The plain fact is that no one welcomes a headache. Or pain anywhere, for that matter. And why would we? Pain gets in the way of whatever we’re doing, or thinking, or thinking about doing. At the very best, a headache is downright inconvenient.
So why consider it a gift? Because, unsurprisingly, pain gets our attention. And a pain in the head gets our attention like nothing else. Of course, the very first idea we have is, “Get rid of it…”, followed by “as fast as possible.” This is perfectly normal, and there’s nothing wrong with it. I keep aspirin* in my bathroom cabinet, and so should you.
The obvious temptation is to dismiss the headache from our awareness as soon as it’s gone. Bad idea. Pain anywhere in your body is a friendly signal, alerting you that something is amiss. Sometimes it is more than a signal; sometimes it’s a screaming, last-ditch, about-to-go-over-the-cliff panic button that you ignore at your peril. So how do you tell when you getting a friendly “nudge” vs. an all-stations alarm?
What you need is a simple checklist that can help you determine why you developed that pesky headache. Then you have a reasonable basis for deciding whether it’s
a) a “one-off”, or
b) a trend you need to correct, or
c) potentially a serious situation you are going to need help with.
There are lots of variables and complexities to explore, but here’s a short form that’s practical and easy to use.
- Are you hungry?
- Are you thirsty?
- Are you sleepy?
- Are you unhappy or stressed?
- Are you over-working? or spending lots of time at a computer?
- Have you had your vision checked lately?
- Are you taking any medication?
- Have you been over-indulging with alcohol? or other mood-altering substance?
- Did you pull a muscle (especially in the neck) or over-strain during sports or other activity?
- Have you been in an accident, had any type of fall, or hit your head?
- Have you been exposed to any environmental irritants? or to any known allergen?
- Did you wake up with it? or did it come on during the day?
- Have you had this kind of headache before? Is there a pattern to it? Is it getting worse?
- Does it correspond to a change in barometric pressure? or to any hormonal fluctuation?
- Did you experience anything unusual before it started: ringing in your ears, or sensitivity to light?
- Does anyone in your family have a similar experience with a headache?
Some of the answers give you an immediate framework for thinking about the root cause of your headache. Dehydration is an almost pandemic problem, but easy to fix. Giving yourself the benefit of a regular and healthy diet is not as easy, but can certainly be done.

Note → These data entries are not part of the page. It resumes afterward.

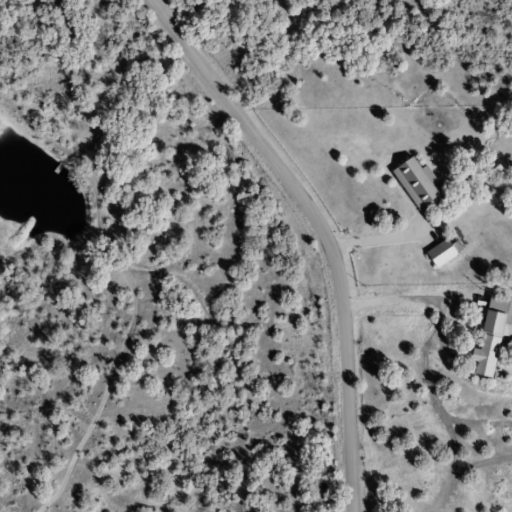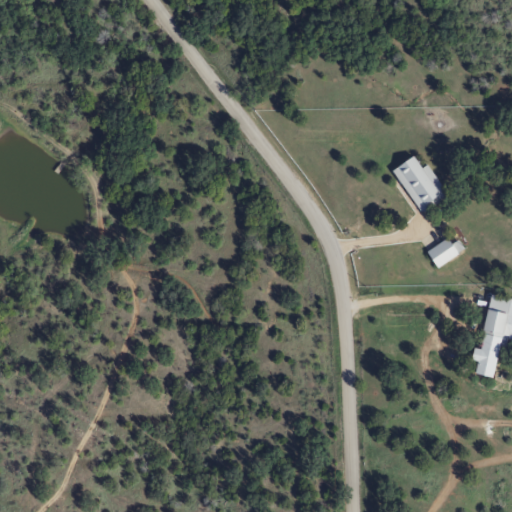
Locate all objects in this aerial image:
building: (416, 184)
road: (321, 229)
building: (439, 253)
road: (438, 309)
building: (490, 334)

Correcting ergonomics at your workstation is usually pretty simple; I ask patients to bring me pictures and we troubleshoot from there.
Other causes and linkages can be a little harder to tease out. A hormonal pattern is easier to chart than one that’s linked to barometric pressure. Migraine-type headaches don’t always have the classic presentation with a prodrome and light sensitivity. If you suspect a prescription may be the problem, talk to your medical practitioner about alternatives or interactions.
Awareness of head injuries has definitely increased, but still not enough people know that headaches can be caused by increasing intracranial pressure. This can be from a blood vessel leakage, a growing mass within the skull, or a disruption in cerebrospinal fluid flow. These are worse case scenarios, but I hope to convince you to take a headache seriously. Early warning is a gift worth having.
On a more positive note, I have seen many patients who now, I am happy to say, no longer have headaches. And that’s a wonderful thing – much better than a gift from even the best store.
*Preferably not acetaminophin, by the way; see Harvard Medical School’s 12 Things you Should Know about Paint Relievers.